Using tags to browse ruby and gem source with Vim

Jumping into ruby gems source code from project code with Vim and Ctags

A few month ago I went to Sydney where my teammate Andrew showed me a pretty nifty feature of Rubymine. He was able to jump into definitions of Ruby methods. That wouldn’t be so special until he seamlessly navigated into one of the ruby gems source code – I was amazed.

In this article I’m going to describe how to achieve a similar workflow with Vim and convert it into a powerful IDE. Let’s start with jumping into method declarations inside your project.

To jump between method declarations and symbols we need some sort of a map that Vim can use to navigate. These maps are called tags and the one we are going to use is Exuberant Ctags.

The simplest generation is running ctags -R in the root of your project. If you are using vim-rails plugin you can regenerate your tags with :Rtags command. You can also set up your environment to automatically generate tags when file changes with guard or when you checkout new code with a git hook. For me, the manual generation is good enough.

Vim has a built-in navigation through the tags so there is no need for any plugin. The two commands I use the most are go to defition which is bound to ctrl + ] and go back ctrl + o.

If there are multiple tags for selected symbol you can use :tselect command which is also accessible through visual mode and the key combination g]. You select the number of a tag that is the most likely match and hit enter.
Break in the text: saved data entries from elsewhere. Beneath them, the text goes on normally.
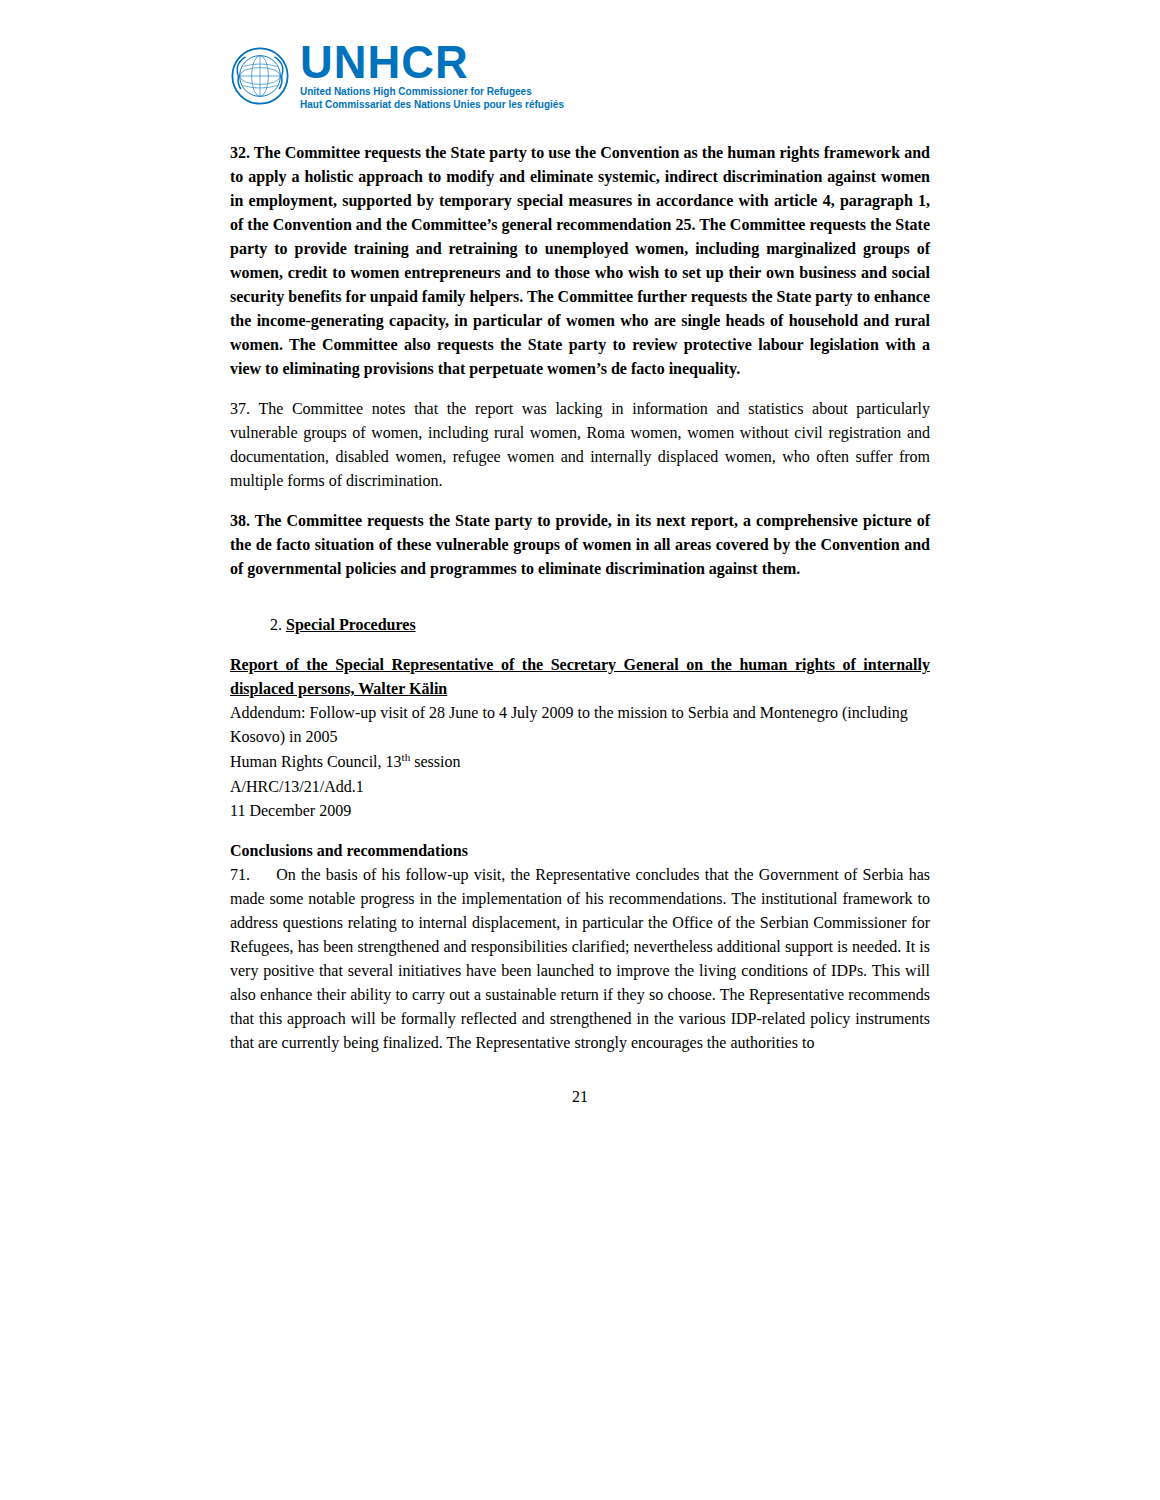UNHCR
United Nations High Commissioner for Refugees
Haut Commissariat des Nations Unies pour les réfugiés
32. The Committee requests the State party to use the Convention as the human rights framework and to apply a holistic approach to modify and eliminate systemic, indirect discrimination against women in employment, supported by temporary special measures in accordance with article 4, paragraph 1, of the Convention and the Committee’s general recommendation 25. The Committee requests the State party to provide training and retraining to unemployed women, including marginalized groups of women, credit to women entrepreneurs and to those who wish to set up their own business and social security benefits for unpaid family helpers. The Committee further requests the State party to enhance the income-generating capacity, in particular of women who are single heads of household and rural women. The Committee also requests the State party to review protective labour legislation with a view to eliminating provisions that perpetuate women’s de facto inequality.
37. The Committee notes that the report was lacking in information and statistics about particularly vulnerable groups of women, including rural women, Roma women, women without civil registration and documentation, disabled women, refugee women and internally displaced women, who often suffer from multiple forms of discrimination.
38. The Committee requests the State party to provide, in its next report, a comprehensive picture of the de facto situation of these vulnerable groups of women in all areas covered by the Convention and of governmental policies and programmes to eliminate discrimination against them.
2. Special Procedures
Report of the Special Representative of the Secretary General on the human rights of internally displaced persons, Walter Kälin
Addendum: Follow-up visit of 28 June to 4 July 2009 to the mission to Serbia and Montenegro (including Kosovo) in 2005
Human Rights Council, 13th session
A/HRC/13/21/Add.1
11 December 2009
Conclusions and recommendations
71. On the basis of his follow-up visit, the Representative concludes that the Government of Serbia has made some notable progress in the implementation of his recommendations. The institutional framework to address questions relating to internal displacement, in particular the Office of the Serbian Commissioner for Refugees, has been strengthened and responsibilities clarified; nevertheless additional support is needed. It is very positive that several initiatives have been launched to improve the living conditions of IDPs. This will also enhance their ability to carry out a sustainable return if they so choose. The Representative recommends that this approach will be formally reflected and strengthened in the various IDP-related policy instruments that are currently being finalized. The Representative strongly encourages the authorities to
21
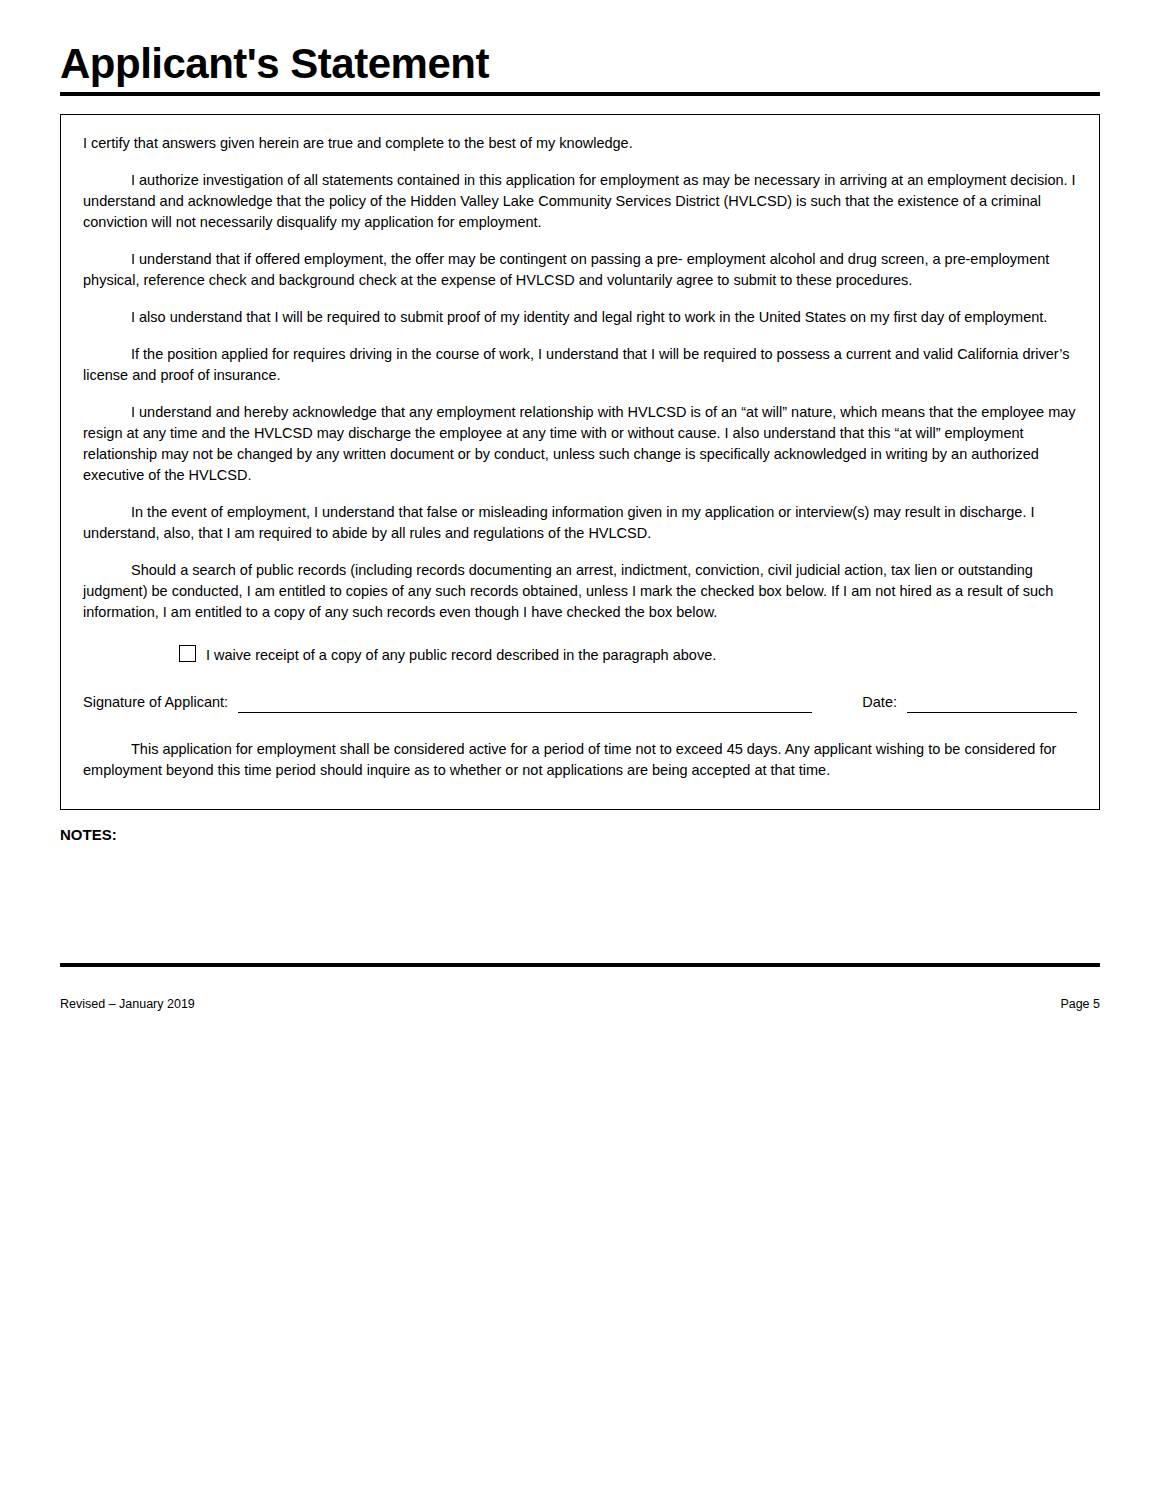Applicant's Statement
I certify that answers given herein are true and complete to the best of my knowledge.
I authorize investigation of all statements contained in this application for employment as may be necessary in arriving at an employment decision. I understand and acknowledge that the policy of the Hidden Valley Lake Community Services District (HVLCSD) is such that the existence of a criminal conviction will not necessarily disqualify my application for employment.
I understand that if offered employment, the offer may be contingent on passing a pre- employment alcohol and drug screen, a pre-employment physical, reference check and background check at the expense of HVLCSD and voluntarily agree to submit to these procedures.
I also understand that I will be required to submit proof of my identity and legal right to work in the United States on my first day of employment.
If the position applied for requires driving in the course of work, I understand that I will be required to possess a current and valid California driver’s license and proof of insurance.
I understand and hereby acknowledge that any employment relationship with HVLCSD is of an “at will” nature, which means that the employee may resign at any time and the HVLCSD may discharge the employee at any time with or without cause. I also understand that this “at will” employment relationship may not be changed by any written document or by conduct, unless such change is specifically acknowledged in writing by an authorized executive of the HVLCSD.
In the event of employment, I understand that false or misleading information given in my application or interview(s) may result in discharge. I understand, also, that I am required to abide by all rules and regulations of the HVLCSD.
Should a search of public records (including records documenting an arrest, indictment, conviction, civil judicial action, tax lien or outstanding judgment) be conducted, I am entitled to copies of any such records obtained, unless I mark the checked box below. If I am not hired as a result of such information, I am entitled to a copy of any such records even though I have checked the box below.
I waive receipt of a copy of any public record described in the paragraph above.
Signature of Applicant: Date:
This application for employment shall be considered active for a period of time not to exceed 45 days. Any applicant wishing to be considered for employment beyond this time period should inquire as to whether or not applications are being accepted at that time.
NOTES:
Revised – January 2019 Page 5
Apart from that, you can use :tnext and :tprevious commands.

Another option is to use CtrlP – a fuzzy finder that can browse file names as well as tags. The command for that is :CtrlPTag.

Vim also support mouse mode and navigation similar to more modern IDEs when you can use ctrl + click to navigate to definition and ctrl + right click to get back.

Jumping into gem source

So far we covered generating tags and navigation only in your project and that was good enough for me for couple years. But can we jump into method definition inside of gem we use?

Without any integration you can use bundle open to browse the source code of a gem in your editor. Fortunately, we can do better and create tags for the gems we use.

We need to install a few integrations into Vim – vim-rbenv and vim-bundler. And last piece of the puzzle is a gem called gem-ctags.

That should be enough to teach our Vim how to navigate into the source of the gems we are using in a current project. Also, it hooks into bundler and whenever we update or install a new one it regenerates the tags for us – neat.


To get the fully functional setup firstly, install Exuberant Ctags with brew.

brew install ctags

You need the following plugins in your .vimrc if you are using Pathogen.

Plugin 'vim-ruby/vim-ruby'
Plugin 'tpope/vim-rails'
Plugin 'tpope/vim-rbenv'
Plugin 'tpope/vim-bundler'

After that install the gem-ctags and rbenv-ctags.

gem install gem-ctags
gem ctags

mkdir -p ~/.rbenv/plugins
git clone git:// \
rbenv ctags

And you changed your Vim into a powerful Ruby IDE. Now you can generate and update your project tags by running :Rtags and jump into code definition pressing ctrl + ].


Important projects needed for a Vim setup:

How to keep your Ctags up to date?

Articles and guides about Vim setup and tags:


Benoit T: I added this in my vimrc

set tags+=.tags
nnoremap <leader>ct :silent ! ctags -R --languages=ruby --exclude=.git --exclude=log -f .tags<cr>

With <space>ct I get my ctags refreshed.

ivalkeen: For ruby I would recommend to take a look at ripper-tags instead of exuberant ctags, because it understands ruby much better and produces much more precise and complete tags files (the output format is the same).

Also if you use CtrlP, you might like my ctrlp-tjump plugin, which allows to do IDE-like fuzzy-search in multiple matches (instead of using :tselect/:tjump)

Jakub: The reason for ctags is their support with gem-ctags. But just a quick google showed me a similar project to Tim Pope’s one so it might be worth investigating.

The ctrl-p-jump looks awesome – much nicer interface than :tselect. Thanks for the recommendation!